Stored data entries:
•••

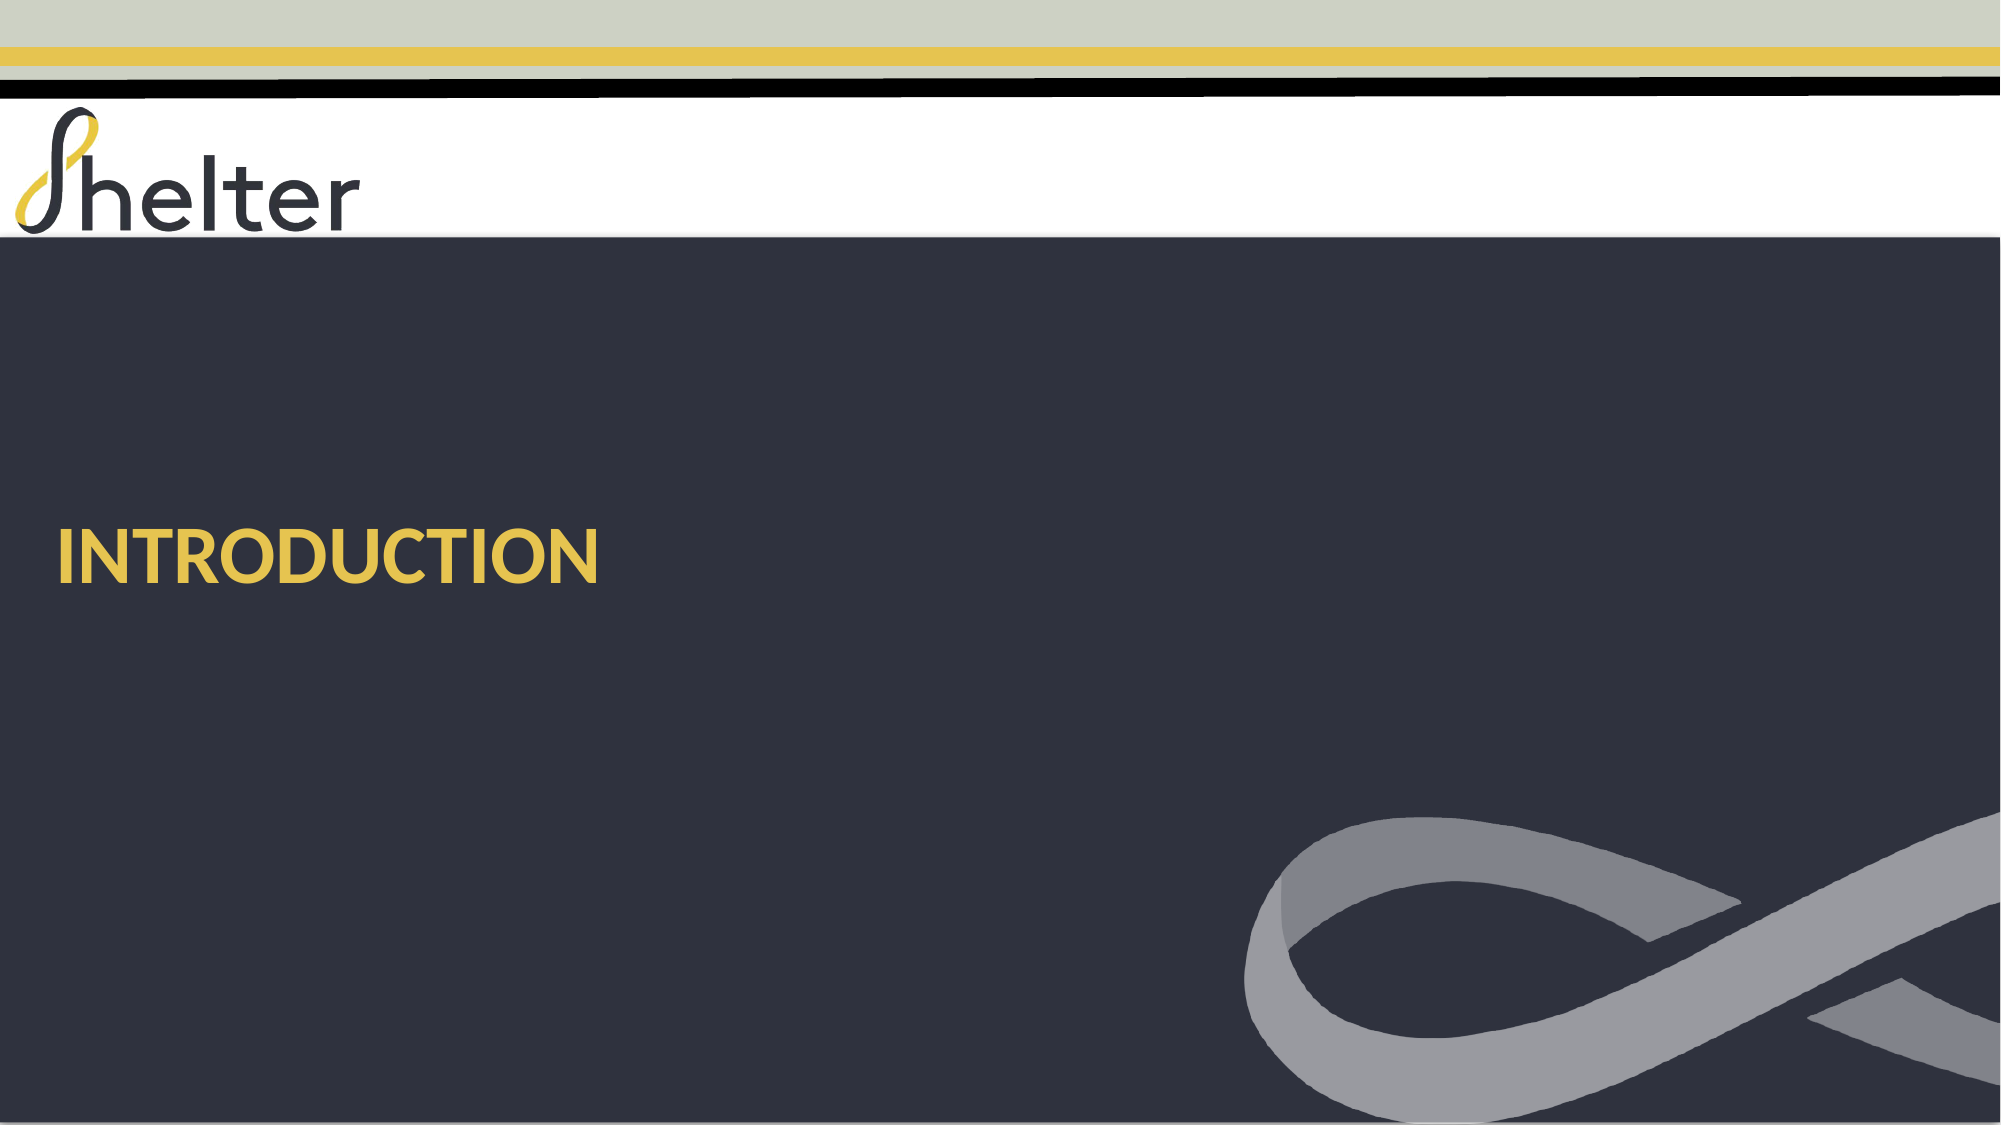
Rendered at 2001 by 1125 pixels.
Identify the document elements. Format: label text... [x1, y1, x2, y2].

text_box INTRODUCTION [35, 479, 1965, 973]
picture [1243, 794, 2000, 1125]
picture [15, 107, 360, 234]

•••

Please transcribe all of the entries word for word, with the pictures left out.

Rendered at 2001 by 1125 pixels.
Identify the document elements. Format: label text... [x1, y1, x2, y2].

text_box INTRODUCTION [35, 479, 1965, 973]
picture [1243, 794, 2000, 1125]
picture [15, 107, 360, 234]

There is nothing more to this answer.